===== Selected extract

There’s a scene about halfway through the film of Paper Lion. Plimpton (played by Alda) is reacting to a prank played on him in the dorms by his teammates, who have discovered who Plimpton is and what he’d doing at the training camp. He’s talking to Alex Karras (playing himself) when John Gordy, an offensive guard, (also playing himself) steps into the doorway. Gordy tells Plimpton that he respects what Plimpton is doing, but that Gordy is unwilling to play for him. Gordy explains that this is all well and good for Plimpton as a poser who’s going to write about the experience. But this is Gordy’s profession and he doesn’t want to get hurt if George screws up the offense. “Ligaments don’t heal, George.”
It’s okay to be a poser when you’re the guy in the back seat of the aircraft just along for the ride. But being an actual performer takes things to the Paper Lion level. And then way, way beyond.
Diving into the box as a performer is a binary thing. You’re an airshow pilot or you’re not. Even if you yourself are willing to find out the hard way that you’re not good enough, you don’t have the right to make that decision for your teammates or for the crowd.
Nobody stopped in my doorway and gave me a John Gordy talk. But nobody needed to. I propose to fly very close to other aircraft. I propose to fly in waivered airspace as close as 500 feet from tens of thousands of people. The guys flying the other aircraft, the air boss, and the crowd are all going to depend on me to be where I’m supposed to be and have ample supplies of altitude, airspeed, and ideas at all times.
I admire what George Plimpton did. I’ve used his model to great advantage. It has served me very well up to this point to be a poser. But this is different. You can’t Plimpton this. You’re an airshow performer or you’re not. If you’re going to dive into the box with the intent to commit aviation, you had better be an airshow performer.

==========
===== Dataset records

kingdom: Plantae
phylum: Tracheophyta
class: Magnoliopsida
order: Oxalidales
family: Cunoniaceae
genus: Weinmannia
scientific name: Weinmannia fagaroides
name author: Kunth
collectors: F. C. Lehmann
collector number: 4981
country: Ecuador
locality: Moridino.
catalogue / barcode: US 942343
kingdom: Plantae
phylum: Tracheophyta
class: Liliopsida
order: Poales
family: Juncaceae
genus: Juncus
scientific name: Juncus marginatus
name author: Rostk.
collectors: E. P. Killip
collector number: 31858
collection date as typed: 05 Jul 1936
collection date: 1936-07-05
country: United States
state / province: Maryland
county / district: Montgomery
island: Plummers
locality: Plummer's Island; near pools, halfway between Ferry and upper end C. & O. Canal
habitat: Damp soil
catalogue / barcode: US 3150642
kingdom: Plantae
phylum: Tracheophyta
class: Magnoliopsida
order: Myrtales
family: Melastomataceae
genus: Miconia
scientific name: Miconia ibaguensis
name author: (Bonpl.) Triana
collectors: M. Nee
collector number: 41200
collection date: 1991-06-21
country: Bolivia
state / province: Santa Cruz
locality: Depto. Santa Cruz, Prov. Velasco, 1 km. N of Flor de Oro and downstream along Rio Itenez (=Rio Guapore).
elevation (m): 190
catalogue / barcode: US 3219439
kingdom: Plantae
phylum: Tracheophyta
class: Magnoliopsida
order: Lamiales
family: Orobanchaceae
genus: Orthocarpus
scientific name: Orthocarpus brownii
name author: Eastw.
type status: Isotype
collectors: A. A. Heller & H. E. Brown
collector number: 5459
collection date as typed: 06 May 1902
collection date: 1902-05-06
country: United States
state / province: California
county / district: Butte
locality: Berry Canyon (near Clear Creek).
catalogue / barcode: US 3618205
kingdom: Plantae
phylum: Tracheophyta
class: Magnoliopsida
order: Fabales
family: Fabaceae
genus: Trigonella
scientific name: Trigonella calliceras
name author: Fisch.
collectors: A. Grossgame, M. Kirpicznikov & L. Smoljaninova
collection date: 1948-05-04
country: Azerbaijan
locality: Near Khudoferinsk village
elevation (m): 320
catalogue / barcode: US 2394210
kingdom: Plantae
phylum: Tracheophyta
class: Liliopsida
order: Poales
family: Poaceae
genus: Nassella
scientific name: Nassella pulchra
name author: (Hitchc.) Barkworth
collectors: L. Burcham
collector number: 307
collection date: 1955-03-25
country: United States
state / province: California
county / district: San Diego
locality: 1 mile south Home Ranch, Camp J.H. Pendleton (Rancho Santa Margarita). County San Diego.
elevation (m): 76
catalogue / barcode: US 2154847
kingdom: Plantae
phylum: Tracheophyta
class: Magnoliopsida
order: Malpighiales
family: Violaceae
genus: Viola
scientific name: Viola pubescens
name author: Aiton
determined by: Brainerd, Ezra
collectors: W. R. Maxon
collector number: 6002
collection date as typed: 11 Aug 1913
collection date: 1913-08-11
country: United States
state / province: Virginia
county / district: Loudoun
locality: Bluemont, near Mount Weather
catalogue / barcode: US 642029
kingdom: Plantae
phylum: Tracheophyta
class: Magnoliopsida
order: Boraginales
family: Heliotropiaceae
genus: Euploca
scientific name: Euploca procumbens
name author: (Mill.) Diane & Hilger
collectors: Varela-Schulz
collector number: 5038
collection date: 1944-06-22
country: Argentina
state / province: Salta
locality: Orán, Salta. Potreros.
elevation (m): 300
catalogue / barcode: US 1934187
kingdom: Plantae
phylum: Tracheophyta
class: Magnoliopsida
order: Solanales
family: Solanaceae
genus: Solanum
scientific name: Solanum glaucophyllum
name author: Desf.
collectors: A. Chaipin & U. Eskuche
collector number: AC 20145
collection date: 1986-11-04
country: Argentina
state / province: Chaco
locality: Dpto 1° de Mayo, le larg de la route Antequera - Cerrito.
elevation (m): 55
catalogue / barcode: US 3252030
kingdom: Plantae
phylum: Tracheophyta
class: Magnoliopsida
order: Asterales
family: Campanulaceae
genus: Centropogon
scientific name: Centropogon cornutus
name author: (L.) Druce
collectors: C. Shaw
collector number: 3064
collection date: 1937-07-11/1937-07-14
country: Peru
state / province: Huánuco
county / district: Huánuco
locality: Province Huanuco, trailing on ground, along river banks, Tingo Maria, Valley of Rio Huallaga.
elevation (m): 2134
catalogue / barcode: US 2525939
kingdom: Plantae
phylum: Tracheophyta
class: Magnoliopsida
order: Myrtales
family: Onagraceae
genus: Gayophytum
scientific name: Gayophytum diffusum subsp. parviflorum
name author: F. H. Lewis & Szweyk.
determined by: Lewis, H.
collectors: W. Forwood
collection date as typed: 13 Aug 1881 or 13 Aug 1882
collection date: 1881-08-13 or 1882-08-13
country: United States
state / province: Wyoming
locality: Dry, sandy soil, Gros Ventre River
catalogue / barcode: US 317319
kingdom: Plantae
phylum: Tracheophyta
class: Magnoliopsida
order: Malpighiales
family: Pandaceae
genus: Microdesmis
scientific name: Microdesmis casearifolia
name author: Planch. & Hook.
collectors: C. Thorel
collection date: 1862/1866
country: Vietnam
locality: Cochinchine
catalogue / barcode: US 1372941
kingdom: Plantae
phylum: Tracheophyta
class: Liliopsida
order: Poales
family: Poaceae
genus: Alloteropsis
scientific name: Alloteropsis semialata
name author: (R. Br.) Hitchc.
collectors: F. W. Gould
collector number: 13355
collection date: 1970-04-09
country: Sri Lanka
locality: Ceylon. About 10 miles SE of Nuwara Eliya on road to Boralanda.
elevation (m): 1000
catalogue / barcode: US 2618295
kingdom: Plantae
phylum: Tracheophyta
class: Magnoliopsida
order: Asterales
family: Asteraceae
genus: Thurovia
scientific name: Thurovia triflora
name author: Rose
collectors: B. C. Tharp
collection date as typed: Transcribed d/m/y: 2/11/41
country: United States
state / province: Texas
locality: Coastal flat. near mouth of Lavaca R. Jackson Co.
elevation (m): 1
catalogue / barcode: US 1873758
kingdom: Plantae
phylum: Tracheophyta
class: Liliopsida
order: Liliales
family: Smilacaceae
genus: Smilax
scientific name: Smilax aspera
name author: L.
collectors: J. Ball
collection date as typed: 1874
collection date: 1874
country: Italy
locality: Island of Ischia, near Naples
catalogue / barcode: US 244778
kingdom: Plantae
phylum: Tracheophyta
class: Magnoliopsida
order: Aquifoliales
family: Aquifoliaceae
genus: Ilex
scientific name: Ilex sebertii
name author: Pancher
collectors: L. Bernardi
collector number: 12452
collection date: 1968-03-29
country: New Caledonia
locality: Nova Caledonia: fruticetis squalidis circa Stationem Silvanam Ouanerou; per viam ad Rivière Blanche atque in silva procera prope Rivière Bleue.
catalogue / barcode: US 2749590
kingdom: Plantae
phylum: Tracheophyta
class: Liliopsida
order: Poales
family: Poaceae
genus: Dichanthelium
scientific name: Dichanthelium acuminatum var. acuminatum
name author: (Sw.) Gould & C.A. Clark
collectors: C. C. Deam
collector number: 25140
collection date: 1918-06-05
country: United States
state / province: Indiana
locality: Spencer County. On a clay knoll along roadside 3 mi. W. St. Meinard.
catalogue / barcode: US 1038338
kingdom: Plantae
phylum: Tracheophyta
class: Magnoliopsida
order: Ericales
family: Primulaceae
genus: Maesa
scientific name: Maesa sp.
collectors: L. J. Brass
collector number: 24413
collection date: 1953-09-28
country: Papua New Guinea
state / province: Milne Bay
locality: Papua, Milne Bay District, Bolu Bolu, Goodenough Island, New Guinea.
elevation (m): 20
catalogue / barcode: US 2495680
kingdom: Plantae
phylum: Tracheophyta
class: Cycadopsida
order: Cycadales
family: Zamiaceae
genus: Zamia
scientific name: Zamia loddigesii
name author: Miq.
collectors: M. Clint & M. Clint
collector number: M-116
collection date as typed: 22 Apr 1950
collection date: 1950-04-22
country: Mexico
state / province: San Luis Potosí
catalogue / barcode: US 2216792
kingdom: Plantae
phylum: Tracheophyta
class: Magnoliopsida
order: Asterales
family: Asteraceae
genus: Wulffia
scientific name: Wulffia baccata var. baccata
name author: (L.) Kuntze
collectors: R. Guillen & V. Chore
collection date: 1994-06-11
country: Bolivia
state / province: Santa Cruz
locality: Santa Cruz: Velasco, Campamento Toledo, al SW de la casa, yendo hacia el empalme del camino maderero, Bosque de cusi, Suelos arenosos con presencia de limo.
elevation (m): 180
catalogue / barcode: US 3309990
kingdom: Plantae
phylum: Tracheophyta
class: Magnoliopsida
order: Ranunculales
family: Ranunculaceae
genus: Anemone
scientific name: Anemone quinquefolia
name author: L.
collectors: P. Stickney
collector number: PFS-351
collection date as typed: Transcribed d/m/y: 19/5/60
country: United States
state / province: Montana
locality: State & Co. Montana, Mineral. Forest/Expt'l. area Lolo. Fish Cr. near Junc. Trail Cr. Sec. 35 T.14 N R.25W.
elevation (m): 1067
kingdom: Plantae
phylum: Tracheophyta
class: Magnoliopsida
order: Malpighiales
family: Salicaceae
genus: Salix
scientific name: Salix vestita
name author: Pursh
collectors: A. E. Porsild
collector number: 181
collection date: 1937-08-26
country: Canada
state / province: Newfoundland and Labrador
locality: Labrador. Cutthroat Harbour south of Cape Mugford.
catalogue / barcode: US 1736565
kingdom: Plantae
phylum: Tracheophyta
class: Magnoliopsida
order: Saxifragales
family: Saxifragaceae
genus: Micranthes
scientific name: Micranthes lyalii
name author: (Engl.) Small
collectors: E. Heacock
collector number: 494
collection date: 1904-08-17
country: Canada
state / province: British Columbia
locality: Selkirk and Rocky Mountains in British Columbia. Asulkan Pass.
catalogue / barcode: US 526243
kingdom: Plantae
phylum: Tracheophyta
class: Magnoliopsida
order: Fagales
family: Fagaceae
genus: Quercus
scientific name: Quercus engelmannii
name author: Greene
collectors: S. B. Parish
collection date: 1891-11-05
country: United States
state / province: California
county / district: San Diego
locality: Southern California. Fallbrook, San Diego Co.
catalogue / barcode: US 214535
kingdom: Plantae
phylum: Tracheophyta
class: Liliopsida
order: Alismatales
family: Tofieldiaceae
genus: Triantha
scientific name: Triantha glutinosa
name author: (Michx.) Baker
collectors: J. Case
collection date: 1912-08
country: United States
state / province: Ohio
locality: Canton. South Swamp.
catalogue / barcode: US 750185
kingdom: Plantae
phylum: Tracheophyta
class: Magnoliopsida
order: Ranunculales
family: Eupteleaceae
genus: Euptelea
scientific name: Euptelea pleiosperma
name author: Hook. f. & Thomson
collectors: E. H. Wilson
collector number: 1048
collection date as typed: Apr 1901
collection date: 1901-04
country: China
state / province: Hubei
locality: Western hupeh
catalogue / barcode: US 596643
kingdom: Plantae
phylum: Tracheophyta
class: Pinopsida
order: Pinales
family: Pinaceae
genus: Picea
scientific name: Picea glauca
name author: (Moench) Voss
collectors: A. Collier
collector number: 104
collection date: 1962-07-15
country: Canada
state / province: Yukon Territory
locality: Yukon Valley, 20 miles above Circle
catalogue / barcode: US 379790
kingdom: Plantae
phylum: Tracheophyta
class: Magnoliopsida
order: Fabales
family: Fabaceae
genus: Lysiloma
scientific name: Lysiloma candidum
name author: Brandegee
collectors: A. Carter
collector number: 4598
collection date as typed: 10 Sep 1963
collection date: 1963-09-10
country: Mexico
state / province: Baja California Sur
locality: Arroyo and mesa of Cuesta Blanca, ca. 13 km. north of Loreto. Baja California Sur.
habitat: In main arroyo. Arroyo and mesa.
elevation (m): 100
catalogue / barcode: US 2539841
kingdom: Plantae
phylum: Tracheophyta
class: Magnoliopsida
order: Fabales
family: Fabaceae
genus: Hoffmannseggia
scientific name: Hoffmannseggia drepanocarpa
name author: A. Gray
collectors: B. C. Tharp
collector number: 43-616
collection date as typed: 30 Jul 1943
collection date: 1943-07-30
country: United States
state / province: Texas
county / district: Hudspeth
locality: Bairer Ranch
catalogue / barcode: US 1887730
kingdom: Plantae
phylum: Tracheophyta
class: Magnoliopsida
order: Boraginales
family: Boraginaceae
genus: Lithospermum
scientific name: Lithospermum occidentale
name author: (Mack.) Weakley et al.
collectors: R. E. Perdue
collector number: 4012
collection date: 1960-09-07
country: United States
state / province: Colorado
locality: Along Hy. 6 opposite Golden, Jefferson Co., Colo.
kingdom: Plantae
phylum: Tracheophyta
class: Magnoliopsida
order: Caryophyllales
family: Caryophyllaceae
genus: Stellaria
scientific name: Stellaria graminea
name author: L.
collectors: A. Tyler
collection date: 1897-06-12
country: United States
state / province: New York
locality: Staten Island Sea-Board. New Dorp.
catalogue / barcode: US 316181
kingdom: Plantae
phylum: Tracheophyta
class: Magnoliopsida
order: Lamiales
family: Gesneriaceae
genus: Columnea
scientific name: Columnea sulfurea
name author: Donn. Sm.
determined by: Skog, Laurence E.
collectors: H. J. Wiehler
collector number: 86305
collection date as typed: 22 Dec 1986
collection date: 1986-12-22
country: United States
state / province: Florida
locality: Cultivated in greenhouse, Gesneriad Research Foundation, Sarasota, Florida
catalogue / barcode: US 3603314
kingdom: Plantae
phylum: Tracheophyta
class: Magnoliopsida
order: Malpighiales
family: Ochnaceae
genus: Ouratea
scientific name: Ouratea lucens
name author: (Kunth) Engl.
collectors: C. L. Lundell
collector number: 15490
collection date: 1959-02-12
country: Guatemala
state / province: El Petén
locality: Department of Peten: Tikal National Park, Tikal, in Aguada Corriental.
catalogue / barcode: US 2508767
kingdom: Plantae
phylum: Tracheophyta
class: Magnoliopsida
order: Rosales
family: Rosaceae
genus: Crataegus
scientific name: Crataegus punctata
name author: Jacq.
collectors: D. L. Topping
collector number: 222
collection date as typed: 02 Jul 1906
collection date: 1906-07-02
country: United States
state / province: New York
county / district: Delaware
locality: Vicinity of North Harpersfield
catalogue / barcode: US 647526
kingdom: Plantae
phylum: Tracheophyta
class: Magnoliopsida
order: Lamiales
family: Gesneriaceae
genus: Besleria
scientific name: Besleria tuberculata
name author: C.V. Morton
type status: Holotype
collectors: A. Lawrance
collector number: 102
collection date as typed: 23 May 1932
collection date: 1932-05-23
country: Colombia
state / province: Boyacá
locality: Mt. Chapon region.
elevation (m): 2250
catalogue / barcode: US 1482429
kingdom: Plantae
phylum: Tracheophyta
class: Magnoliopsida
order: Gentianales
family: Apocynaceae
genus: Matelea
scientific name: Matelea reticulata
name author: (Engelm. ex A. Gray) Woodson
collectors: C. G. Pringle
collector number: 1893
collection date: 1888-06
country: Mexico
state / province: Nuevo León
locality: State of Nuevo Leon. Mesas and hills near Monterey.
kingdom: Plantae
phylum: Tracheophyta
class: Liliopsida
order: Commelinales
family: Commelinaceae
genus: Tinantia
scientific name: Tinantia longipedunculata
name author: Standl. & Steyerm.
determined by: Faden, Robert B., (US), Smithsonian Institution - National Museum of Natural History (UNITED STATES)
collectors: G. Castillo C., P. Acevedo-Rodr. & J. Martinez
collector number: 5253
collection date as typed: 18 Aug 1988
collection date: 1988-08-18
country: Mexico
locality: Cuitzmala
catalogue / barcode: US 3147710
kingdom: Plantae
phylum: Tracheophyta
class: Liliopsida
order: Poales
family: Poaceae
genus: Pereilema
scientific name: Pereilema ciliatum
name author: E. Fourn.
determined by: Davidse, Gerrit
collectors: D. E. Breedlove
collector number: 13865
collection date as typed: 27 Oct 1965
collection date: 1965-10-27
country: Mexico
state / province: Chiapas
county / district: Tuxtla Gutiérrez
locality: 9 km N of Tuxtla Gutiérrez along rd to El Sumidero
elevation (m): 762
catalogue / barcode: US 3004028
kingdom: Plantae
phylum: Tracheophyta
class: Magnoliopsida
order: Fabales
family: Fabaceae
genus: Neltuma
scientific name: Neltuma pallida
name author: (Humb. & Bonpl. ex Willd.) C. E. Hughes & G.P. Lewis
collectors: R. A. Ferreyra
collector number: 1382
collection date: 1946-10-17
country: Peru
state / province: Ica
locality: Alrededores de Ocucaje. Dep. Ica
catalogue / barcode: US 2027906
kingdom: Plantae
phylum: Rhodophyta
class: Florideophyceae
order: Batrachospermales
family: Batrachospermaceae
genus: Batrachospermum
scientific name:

==========

Stated exercise -
Extract the full passage above about becoming an airshow performer, reproducing it word for word.

Response for this exercise -
There’s a scene about halfway through the film of Paper Lion. Plimpton (played by Alda) is reacting to a prank played on him in the dorms by his teammates, who have discovered who Plimpton is and what he’d doing at the training camp. He’s talking to Alex Karras (playing himself) when John Gordy, an offensive guard, (also playing himself) steps into the doorway. Gordy tells Plimpton that he respects what Plimpton is doing, but that Gordy is unwilling to play for him. Gordy explains that this is all well and good for Plimpton as a poser who’s going to write about the experience. But this is Gordy’s profession and he doesn’t want to get hurt if George screws up the offense. “Ligaments don’t heal, George.”
It’s okay to be a poser when you’re the guy in the back seat of the aircraft just along for the ride. But being an actual performer takes things to the Paper Lion level. And then way, way beyond.
Diving into the box as a performer is a binary thing. You’re an airshow pilot or you’re not. Even if you yourself are willing to find out the hard way that you’re not good enough, you don’t have the right to make that decision for your teammates or for the crowd.
Nobody stopped in my doorway and gave me a John Gordy talk. But nobody needed to. I propose to fly very close to other aircraft. I propose to fly in waivered airspace as close as 500 feet from tens of thousands of people. The guys flying the other aircraft, the air boss, and the crowd are all going to depend on me to be where I’m supposed to be and have ample supplies of altitude, airspeed, and ideas at all times.
I admire what George Plimpton did. I’ve used his model to great advantage. It has served me very well up to this point to be a poser. But this is different. You can’t Plimpton this. You’re an airshow performer or you’re not. If you’re going to dive into the box with the intent to commit aviation, you had better be an airshow performer.